== JOB ==
Output the entries as they appear, skipping images.

[Saved data entries]
===

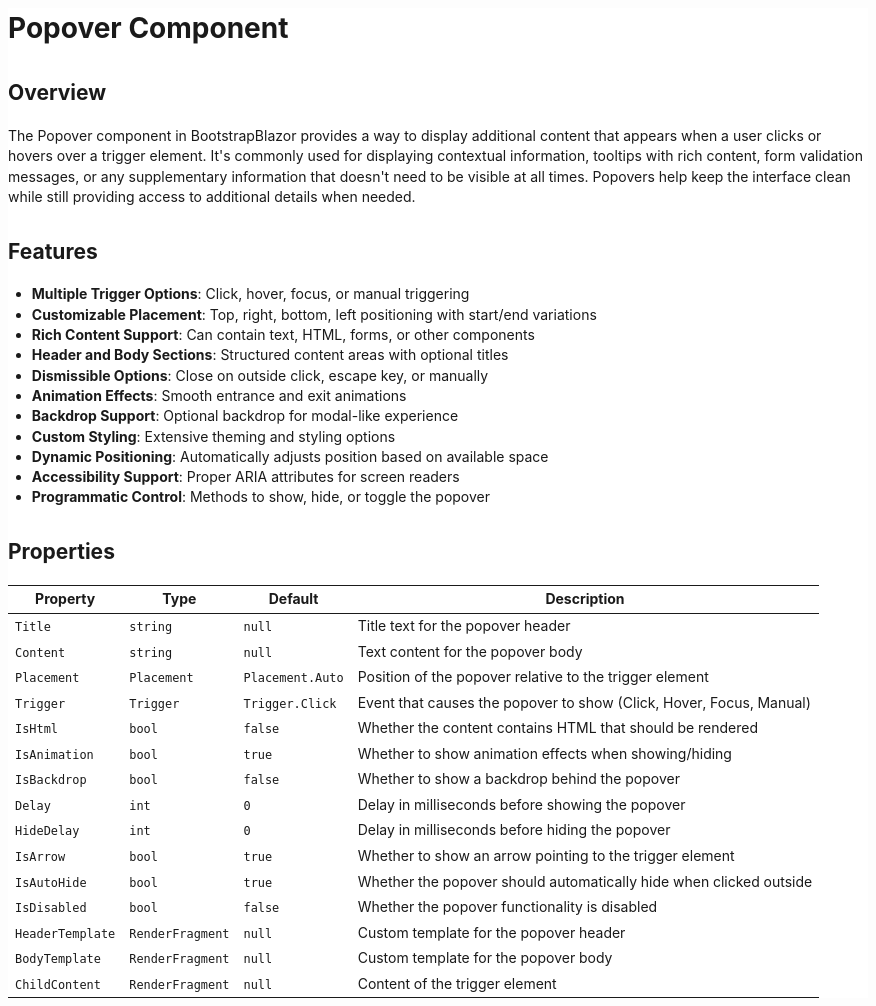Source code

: # Popover Component

## Overview
The Popover component in BootstrapBlazor provides a way to display additional content that appears when a user clicks or hovers over a trigger element. It's commonly used for displaying contextual information, tooltips with rich content, form validation messages, or any supplementary information that doesn't need to be visible at all times. Popovers help keep the interface clean while still providing access to additional details when needed.

## Features
- **Multiple Trigger Options**: Click, hover, focus, or manual triggering
- **Customizable Placement**: Top, right, bottom, left positioning with start/end variations
- **Rich Content Support**: Can contain text, HTML, forms, or other components
- **Header and Body Sections**: Structured content areas with optional titles
- **Dismissible Options**: Close on outside click, escape key, or manually
- **Animation Effects**: Smooth entrance and exit animations
- **Backdrop Support**: Optional backdrop for modal-like experience
- **Custom Styling**: Extensive theming and styling options
- **Dynamic Positioning**: Automatically adjusts position based on available space
- **Accessibility Support**: Proper ARIA attributes for screen readers
- **Programmatic Control**: Methods to show, hide, or toggle the popover

## Properties

| Property | Type | Default | Description |
| --- | --- | --- | --- |
| `Title` | `string` | `null` | Title text for the popover header |
| `Content` | `string` | `null` | Text content for the popover body |
| `Placement` | `Placement` | `Placement.Auto` | Position of the popover relative to the trigger element |
| `Trigger` | `Trigger` | `Trigger.Click` | Event that causes the popover to show (Click, Hover, Focus, Manual) |
| `IsHtml` | `bool` | `false` | Whether the content contains HTML that should be rendered |
| `IsAnimation` | `bool` | `true` | Whether to show animation effects when showing/hiding |
| `IsBackdrop` | `bool` | `false` | Whether to show a backdrop behind the popover |
| `Delay` | `int` | `0` | Delay in milliseconds before showing the popover |
| `HideDelay` | `int` | `0` | Delay in milliseconds before hiding the popover |
| `IsArrow` | `bool` | `true` | Whether to show an arrow pointing to the trigger element |
| `IsAutoHide` | `bool` | `true` | Whether the popover should automatically hide when clicked outside |
| `IsDisabled` | `bool` | `false` | Whether the popover functionality is disabled |
| `HeaderTemplate` | `RenderFragment` | `null` | Custom template for the popover header |
| `BodyTemplate` | `RenderFragment` | `null` | Custom template for the popover body |
| `ChildContent` | `RenderFragment` | `null` | Content of the trigger element |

===

== PROBLEM SOLUTION ==
Source code

: # Popover Component

## Overview
The Popover component in BootstrapBlazor provides a way to display additional content that appears when a user clicks or hovers over a trigger element. It's commonly used for displaying contextual information, tooltips with rich content, form validation messages, or any supplementary information that doesn't need to be visible at all times. Popovers help keep the interface clean while still providing access to additional details when needed.

## Features
- **Multiple Trigger Options**: Click, hover, focus, or manual triggering
- **Customizable Placement**: Top, right, bottom, left positioning with start/end variations
- **Rich Content Support**: Can contain text, HTML, forms, or other components
- **Header and Body Sections**: Structured content areas with optional titles
- **Dismissible Options**: Close on outside click, escape key, or manually
- **Animation Effects**: Smooth entrance and exit animations
- **Backdrop Support**: Optional backdrop for modal-like experience
- **Custom Styling**: Extensive theming and styling options
- **Dynamic Positioning**: Automatically adjusts position based on available space
- **Accessibility Support**: Proper ARIA attributes for screen readers
- **Programmatic Control**: Methods to show, hide, or toggle the popover

## Properties

| Property | Type | Default | Description |
| --- | --- | --- | --- |
| `Title` | `string` | `null` | Title text for the popover header |
| `Content` | `string` | `null` | Text content for the popover body |
| `Placement` | `Placement` | `Placement.Auto` | Position of the popover relative to the trigger element |
| `Trigger` | `Trigger` | `Trigger.Click` | Event that causes the popover to show (Click, Hover, Focus, Manual) |
| `IsHtml` | `bool` | `false` | Whether the content contains HTML that should be rendered |
| `IsAnimation` | `bool` | `true` | Whether to show animation effects when showing/hiding |
| `IsBackdrop` | `bool` | `false` | Whether to show a backdrop behind the popover |
| `Delay` | `int` | `0` | Delay in milliseconds before showing the popover |
| `HideDelay` | `int` | `0` | Delay in milliseconds before hiding the popover |
| `IsArrow` | `bool` | `true` | Whether to show an arrow pointing to the trigger element |
| `IsAutoHide` | `bool` | `true` | Whether the popover should automatically hide when clicked outside |
| `IsDisabled` | `bool` | `false` | Whether the popover functionality is disabled |
| `HeaderTemplate` | `RenderFragment` | `null` | Custom template for the popover header |
| `BodyTemplate` | `RenderFragment` | `null` | Custom template for the popover body |
| `ChildContent` | `RenderFragment` | `null` | Content of the trigger element |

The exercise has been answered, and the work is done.